## PASSAGE TO READ
══════════════════════════════

Here are some of my recent musings on noticing enoughness or feeling something isn’t enough. With food, we talk about the terms and sensations of fullness and emptiness. Sometimes our stomachs growl and we recognize we’re hungry or feel sickeningly full when it’s uncomfortably distended. Of course, sometimes we sense but ignore signals of hunger and satiation. And, what of the times we don’t even realize our body is giving off cues about wanting food or being done with it? 

These last two reactions indicate a disconnection from self. I remember binge-eating and feeling stuffed only after the fact. Where was my attention when I was fast approaching and had reached fullness? How could I miss this major body event? 

Here's how. I was aware and also unaware, unplugged from my appetite cues during the binge. I’d also unplugged myself from whatever was making me want to consume so much food that I knew I’d throw it all up afterward. This is what is meant by not having a felt sense, a process Geneen Roth calls “going unconscious.” You can’t feel what is going on inside you. You either don’t have access or have it and don’t use it. You’re dead to feelings and they’re dead to you; appetite signals are non-existent. Fortunately, this isn’t a permanent condition, just a learned response from earlier experiences.

Before mindfulness became popular as an (excellent) approach to connecting to self, Sheila M. Reindl wrote Sensing the Self: Women’s Recovery from Bulimia in 2001. Although I was long recovered from my decades of bingeing and two years of purging, I found the book enlightening because it got right to the core of one of the major causes of eating disorders: a disconnect from self that can be corrected.

══════════════════════════════

Dataset excerpts:
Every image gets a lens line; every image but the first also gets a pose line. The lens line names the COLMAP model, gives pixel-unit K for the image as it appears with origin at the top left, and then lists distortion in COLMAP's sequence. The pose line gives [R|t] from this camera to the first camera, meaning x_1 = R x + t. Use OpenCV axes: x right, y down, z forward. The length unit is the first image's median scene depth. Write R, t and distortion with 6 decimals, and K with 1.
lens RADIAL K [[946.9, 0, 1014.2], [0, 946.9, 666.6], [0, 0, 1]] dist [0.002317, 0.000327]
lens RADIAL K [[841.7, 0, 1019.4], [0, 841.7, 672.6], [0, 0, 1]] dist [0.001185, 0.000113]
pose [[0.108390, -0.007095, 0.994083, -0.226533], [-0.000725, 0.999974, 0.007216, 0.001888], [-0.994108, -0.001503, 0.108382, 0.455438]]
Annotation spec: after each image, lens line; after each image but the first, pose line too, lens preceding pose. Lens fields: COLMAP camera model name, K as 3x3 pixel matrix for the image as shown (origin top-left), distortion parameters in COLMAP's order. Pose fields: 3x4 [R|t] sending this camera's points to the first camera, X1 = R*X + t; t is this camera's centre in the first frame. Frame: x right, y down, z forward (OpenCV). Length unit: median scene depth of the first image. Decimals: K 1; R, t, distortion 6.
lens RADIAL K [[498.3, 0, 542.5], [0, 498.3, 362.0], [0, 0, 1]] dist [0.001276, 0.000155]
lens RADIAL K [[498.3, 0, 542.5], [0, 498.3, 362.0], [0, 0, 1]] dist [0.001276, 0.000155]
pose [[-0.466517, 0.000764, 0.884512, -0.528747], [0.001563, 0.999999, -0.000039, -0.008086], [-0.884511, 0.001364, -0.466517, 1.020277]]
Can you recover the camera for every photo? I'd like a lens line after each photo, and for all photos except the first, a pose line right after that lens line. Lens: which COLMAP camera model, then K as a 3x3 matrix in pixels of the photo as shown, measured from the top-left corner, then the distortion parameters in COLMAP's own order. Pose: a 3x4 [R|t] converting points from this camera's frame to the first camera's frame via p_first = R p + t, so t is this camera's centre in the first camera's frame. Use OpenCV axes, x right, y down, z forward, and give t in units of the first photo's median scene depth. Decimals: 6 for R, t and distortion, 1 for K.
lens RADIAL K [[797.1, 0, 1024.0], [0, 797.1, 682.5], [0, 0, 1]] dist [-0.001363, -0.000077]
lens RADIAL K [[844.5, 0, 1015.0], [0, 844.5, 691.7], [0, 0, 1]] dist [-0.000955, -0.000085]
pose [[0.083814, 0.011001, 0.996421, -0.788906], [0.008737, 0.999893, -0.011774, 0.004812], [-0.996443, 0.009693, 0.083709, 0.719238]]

══════════════════════════════

## WORK INSTRUCTIONS
1: Please rewrite the paragraph of the passage on noticing enoughness that begins "Here's how." in a shorter form, keeping its main facts.
2: Transcribe the passage on noticing enoughness starting at "These last two" and ending at "from earlier experiences.".
3: Pick up the passage on noticing enoughness after its last sentence and keep writing.
The dataset excerpts are separate material and have no connection to the passage on noticing enoughness.

## RESULTS
1: During the binge, the writer was both aware and unaware, cut off from appetite cues and from whatever drove the urge to eat so much food that it would be thrown up afterward. This lack of a felt sense is what Geneen Roth calls "going unconscious." You can't feel what's happening inside you, either because you lack access or because you have it and don't use it, and appetite signals seem absent. The condition isn't permanent. It is a learned response from earlier experiences.

2:
These last two reactions indicate a disconnection from self. I remember binge-eating and feeling stuffed only after the fact. Where was my attention when I was fast approaching and had reached fullness? How could I miss this major body event? 

Here's how. I was aware and also unaware, unplugged from my appetite cues during the binge. I’d also unplugged myself from whatever was making me want to consume so much food that I knew I’d throw it all up afterward. This is what is meant by not having a felt sense, a process Geneen Roth calls “going unconscious.” You can’t feel what is going on inside you. You either don’t have access or have it and don’t use it. You’re dead to feelings and they’re dead to you; appetite signals are non-existent. Fortunately, this isn’t a permanent condition, just a learned response from earlier experiences.

3:
The book has few reviews (I added mine) and is expensive, but you can buy it used. I found it disturbing that some reviewers complained about the seriousness of the book. Really? Bulimia is a very serious subject, so why not a serious antidote in book form? The concept of sensing the self is core, central, and intrinsic to eating—and living—well.

If you want to grow skilled at sensing whatever’s going on inside you (be it physical or emotional), you’ll need to do two things: pay attention to every emotion and body cue and start listening for them. I swear they’re there if you seek them out. It may take a while to fully feel what you’re sensing most of the time: fatigue, discomfort with others, hunger, boredom, fullness, dread, overstimulation—all of ‘em—but when you do, life will be more enjoyable and satisfying, and so will food.